§ PASSAGE GIVEN:
6:01 am.
Crickets. Birds. And me.
Humidity 90%, but cut by a cool morning, 57º. Running weather.
I check my exercise log. Last running entry: August 3rd. I scan the page. More white space than entries. Ray is down 36 lbs in 7 weeks. I’m, well, you know, Up. And, staring at white spaces.
I’m out the door.
It’s Thursday. Evening.
(Another) last supper with the kids before they depart. It’s a short week, I’m off from work on Friday. Heaviness lifts. Weariness lingers. Gratitude drifts in. A peaceful, easy feeling sets in over dinner. Family. Our family dines together.
It’s Friday. Morning.
Departure Day.
Eric comes up to the attic. “Why are you a hermit, Dad?”
We exchange fist bumps. As he turns, I jump him from behind and we wrestle. He’s become unmanageable. I pull up before things break, on me.
It’s Friday. Early afternoon.
We’re in the car to JFK.
President Obama visits Weschester County on Friday afternoon – the same Friday kicking off the long Labor Day weekend. His security team has shut down I-95, 287 and all major thorough ways, snarling traffic. The result: A 2.5 hour drive to JFK. Purpose of the President’s trip: Fundraisers.
It’s Friday. Mid-afternoon.
I help Eric check his bags.
I hug him.
I stand, watching him walk down to the gate.
Two large back-packs are slung over his shoulders, he adjusts them to center the weight.
Florescent green shoes with long over-the-calf black socks. When did long black socks come back into fashion?
Turn, Son. Turn. Take one look back.
He doesn’t turn. He rounds the corner into security and disappears.
Off on his next adventure, a semester abroad.
It’s Friday Night.
I hear Zeke coming up the stairs. Toe nails on paws clicking on wood floors.
He glances in Rachel’s room. Dark.
He pauses in front of Eric’s room.
He looks at me. Unsatisfied.
He saunters down the hallway, looking back in the kids’ room as he heads back downstairs.
His foot steps echoing. Empty.
It’s Saturday morning. I’m Running.
Pink sky in the morning, Sailor’s take warning.
Dark clouds gathering, sky is waiting to open up.
Sun in its glory finds an opening in the clouds.
Light.
“[…] Can’t you feel it?
Can’t you feel it pulling?”
— Peregrine
The Sun slides behind the clouds.
I raise my head up, up, to catch the falling rain.
“Bucket in the rain,
rejoice!”
— Jim Harrison & Ted Kooser
I pull up on my run. Nothing left in the tanks. I round the corner to the house.
I look to our front porch. And there’s Zeke, sitting and waiting, his tail wagging wildly.
Dad’s Home!
Time Check: 38 minutes. 3.9 miles.
Nap Time.
Notes:
- Credits: Image – Foxes&Feathers. Peregrine “Pulling” Poem: My Eyes Blaze Out. Jim Harrison & Ted Kooser, Braided Creek: A Conversation in Poetry.
- Related Posts: Running Series.

I wish their adventures – which they should have and we delight in them having – didn’t also leave us with a feeling like part of ourselves just got diminished by their departures. Eric didn’t need to turn around – he knew his heart was there.
Captured magically Mimi. Thank you.

§ GIVEN DATA:
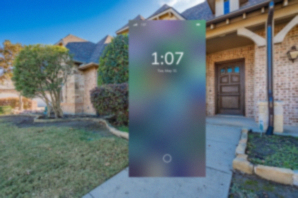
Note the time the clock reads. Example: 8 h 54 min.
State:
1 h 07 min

* * *

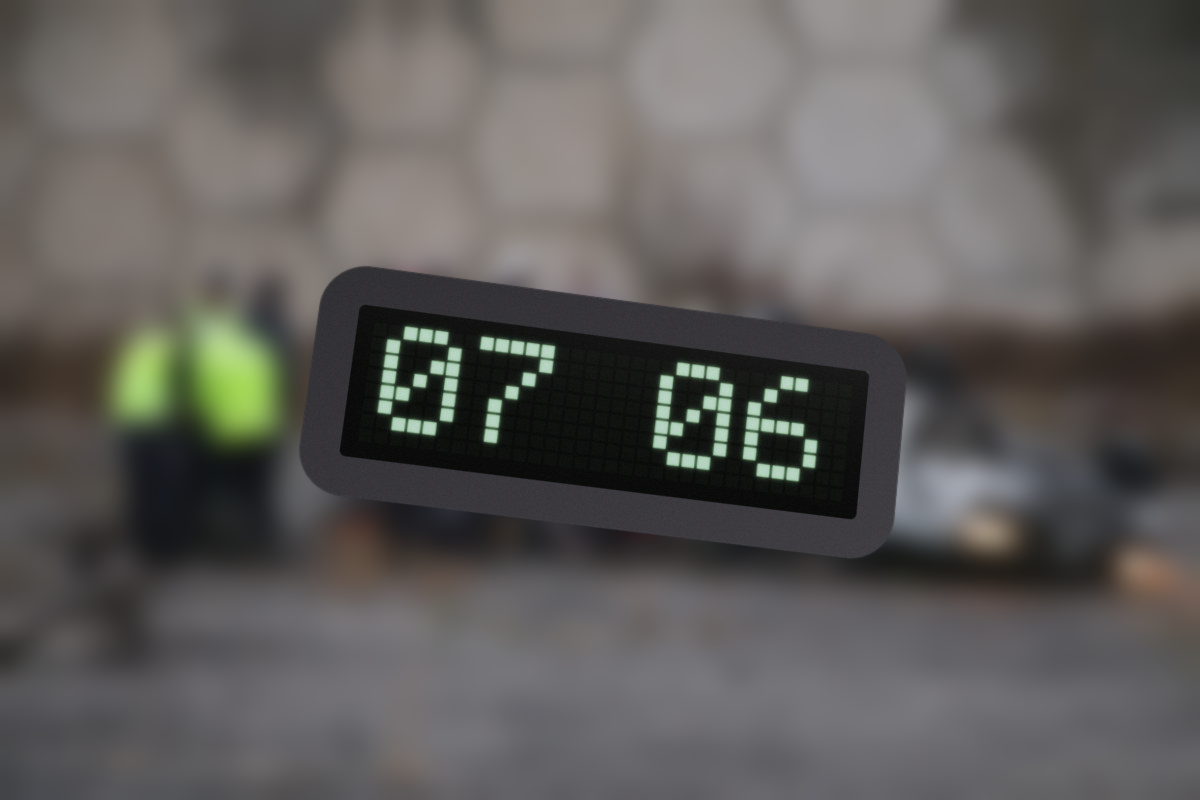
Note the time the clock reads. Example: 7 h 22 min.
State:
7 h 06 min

§ TASKS AND EXERCISES:
[a] List every sentence in the post that begins with "It's" and names a day of the week.
[b] Rename "hallway" as "corridor" in the post's passage starting at "I stand, watching" and ending at "steps echoing. Empty.".
The records are separate from the post and stand on their own.

§ CORRECT ANSWERS:
[a]
- It's Thursday.
- It's Friday.
- It's Friday.
- It's Friday.
- It's Friday Night.
- It's Saturday morning.

[b]
I stand, watching him walk down to the gate.
Two large back-packs are slung over his shoulders, he adjusts them to center the weight.
Florescent green shoes with long over-the-calf black socks. When did long black socks come back into fashion?
Turn, Son. Turn. Take one look back.
He doesn’t turn. He rounds the corner into security and disappears.
Off on his next adventure, a semester abroad.
It’s Friday Night.
I hear Zeke coming up the stairs. Toe nails on paws clicking on wood floors.
He glances in Rachel’s room. Dark.
He pauses in front of Eric’s room.
He looks at me. Unsatisfied.
He saunters down the corridor, looking back in the kids’ room as he heads back downstairs.
His foot steps echoing. Empty.